The museum remains a popular attraction, with well over 3 million visitors in total by 2012. The former coach house is used by the museum for weddings and other functions.

Richard Wendorf, an American literary scholar and librarian, was Director of the Museum between 2010 and 2021.

== Collection and exhibitions ==
The museum collection is displayed in the manor house and includes a variety of American cultural artefacts, decorative arts and antiques, as well as a series of Period Rooms covering a historical period from circa 1690 to 1860. These rooms are reconstructions of those from a variety of historic American interiors, including a late seventeenth-century Puritan home, an eighteenth-century tavern, and a sumptuous New Orleans bedroom dating from around the eve of the American Civil War in 1860. The museum's collection also includes world renowned Shaker furniture, an extensive collection of over 200 quilts and textiles (50 of which are on permanent display), a collection of over 200 antique historical maps, and the most significant collection of American folk art in Europe.
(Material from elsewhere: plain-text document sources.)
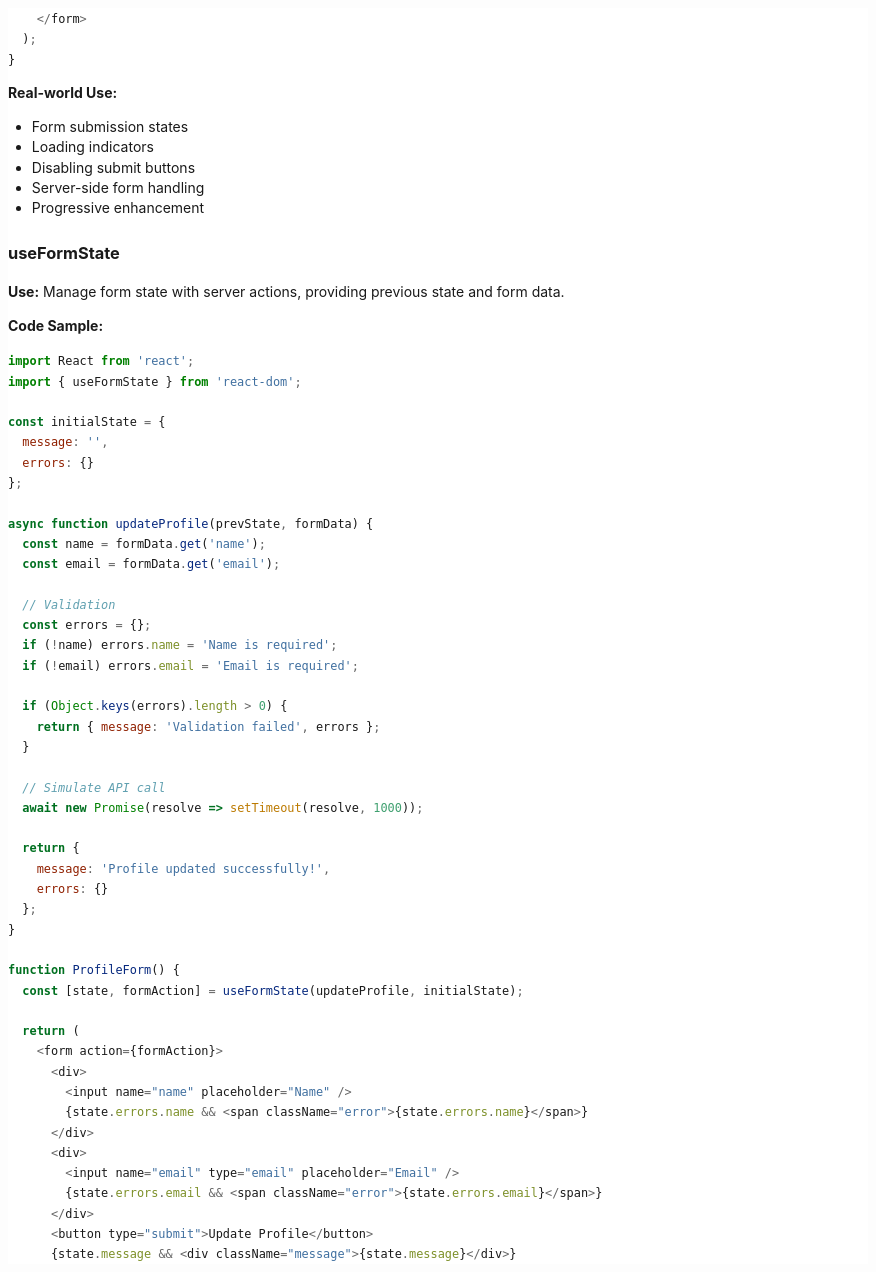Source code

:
 ```javascript
    </form>
  );
}
```

**Real-world Use:**

- Form submission states
- Loading indicators
- Disabling submit buttons
- Server-side form handling
- Progressive enhancement

### useFormState

**Use:** Manage form state with server actions, providing previous state and form data.

**Code Sample:**

```javascript
import React from 'react';
import { useFormState } from 'react-dom';

const initialState = {
  message: '',
  errors: {}
};

async function updateProfile(prevState, formData) {
  const name = formData.get('name');
  const email = formData.get('email');
  
  // Validation
  const errors = {};
  if (!name) errors.name = 'Name is required';
  if (!email) errors.email = 'Email is required';
  
  if (Object.keys(errors).length > 0) {
    return { message: 'Validation failed', errors };
  }
  
  // Simulate API call
  await new Promise(resolve => setTimeout(resolve, 1000));
  
  return { 
    message: 'Profile updated successfully!', 
    errors: {} 
  };
}

function ProfileForm() {
  const [state, formAction] = useFormState(updateProfile, initialState);
  
  return (
    <form action={formAction}>
      <div>
        <input name="name" placeholder="Name" />
        {state.errors.name && <span className="error">{state.errors.name}</span>}
      </div>
      <div>
        <input name="email" type="email" placeholder="Email" />
        {state.errors.email && <span className="error">{state.errors.email}</span>}
      </div>
      <button type="submit">Update Profile</button>
      {state.message && <div className="message">{state.message}</div>}
```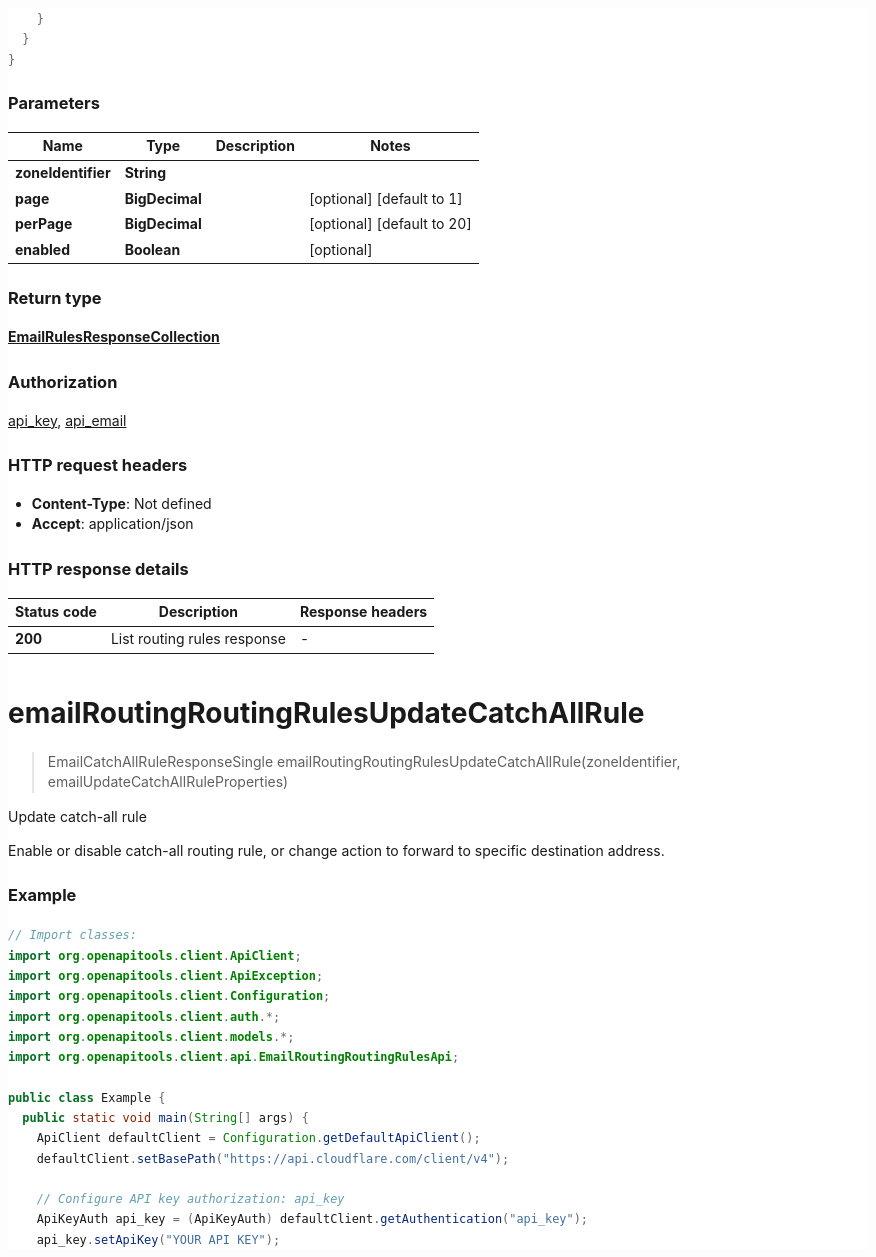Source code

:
 ```java
    }
  }
}
```

### Parameters

| Name | Type | Description  | Notes |
|------------- | ------------- | ------------- | -------------|
| **zoneIdentifier** | **String**|  | |
| **page** | **BigDecimal**|  | [optional] [default to 1] |
| **perPage** | **BigDecimal**|  | [optional] [default to 20] |
| **enabled** | **Boolean**|  | [optional] |

### Return type

[**EmailRulesResponseCollection**](EmailRulesResponseCollection.md)

### Authorization

[api_key](../README.md#api_key), [api_email](../README.md#api_email)

### HTTP request headers

 - **Content-Type**: Not defined
 - **Accept**: application/json

### HTTP response details
| Status code | Description | Response headers |
|-------------|-------------|------------------|
| **200** | List routing rules response |  -  |

<a id="emailRoutingRoutingRulesUpdateCatchAllRule"></a>
# **emailRoutingRoutingRulesUpdateCatchAllRule**
> EmailCatchAllRuleResponseSingle emailRoutingRoutingRulesUpdateCatchAllRule(zoneIdentifier, emailUpdateCatchAllRuleProperties)

Update catch-all rule

Enable or disable catch-all routing rule, or change action to forward to specific destination address.

### Example
```java
// Import classes:
import org.openapitools.client.ApiClient;
import org.openapitools.client.ApiException;
import org.openapitools.client.Configuration;
import org.openapitools.client.auth.*;
import org.openapitools.client.models.*;
import org.openapitools.client.api.EmailRoutingRoutingRulesApi;

public class Example {
  public static void main(String[] args) {
    ApiClient defaultClient = Configuration.getDefaultApiClient();
    defaultClient.setBasePath("https://api.cloudflare.com/client/v4");
    
    // Configure API key authorization: api_key
    ApiKeyAuth api_key = (ApiKeyAuth) defaultClient.getAuthentication("api_key");
    api_key.setApiKey("YOUR API KEY");
```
The museum collection includes works by a variety of artists, such as Susan Powers, Grandma Moses and Clementine Hunter, as well as the portraitists John Brewster, Jr., Ammi Phillips and William Matthew Prior. There are also carved eagles by Wilhelm Schimmel and Frederick Myrick.

The museum also hosts a different exhibition every year exploring more recent American history. Recent temporary exhibitions have included The Colourful World of Kaffe Fassett, Shooting Stars: Britain and America in the 1970s (featuring the photography of Carinthia West), and Kith and Kin: The Quilts of Gee's Bend. These exhibitions are situated in the museum's exhibition gallery, located in a separate building to the manor house. The museum's gift shop is also located in this building.

== Garden ==
The grounds of the museum are set within the wider landscape of the valley of the River Avon and has fine views over the valley towards the village of Limpley Stoke and the Kennet and Avon Canal. Garden features include a small grotto with a water spout.

The museum gardens include extensive renovated areas representing trends in both English landscape and American garden design. The American Museum originally employed Lanning Roper to design a mixed border, but since the museum opened in 1961, the 30 acres around the house have been developed to include a replica of George Washington’s garden at Mount Vernon, as well as a Lewis and Clark trail, and an arboretum that includes a collection of American trees.

The Mount Vernon Garden, which is a re-creation of a part of George Washington's garden at Mount Vernon, is situated away from the house on the site of a former Italianate garden and was opened on June 26, 1962. In 2018 the Mount Vernon Garden was restored to replicate more closely the original layout implemented by George Washington.

With the addition of the New American Garden, officially opened on September 15, 2018, as part of a £2 million project to renovate the lawn and herb gardens immediately adjacent to the manor house, the museum grounds now boast the largest collection of American horticultural features in the United Kingdom. This project was the first European commission for the American landscape architects based in Washington D.C., Oehme van Sweden (OvS). The planting in the New American Garden follows the free-form style made famous by the firm's founders, Wolfgang Oehme and James van Sweden. Native American shrubs, perennials, and bulbs feature heavily, but the garden is designed to work with the steep terrain and enhance the view over the Limpley Stoke Valley, which is a designated Area of Outstanding Natural Beauty (AONB). The new garden path, known as The Winding Way, is a fully accessible pathway encircling the lawns and American Rose Collection, as well as the natural amphitheatre, which has become the museum's outdoor theatre and events space.

== Governance ==
The museum is run by a registered charity, overseen by a board of trustees. It was established by a trust deed in 1959, registered as a charity in 1968 and re-registered in 2004.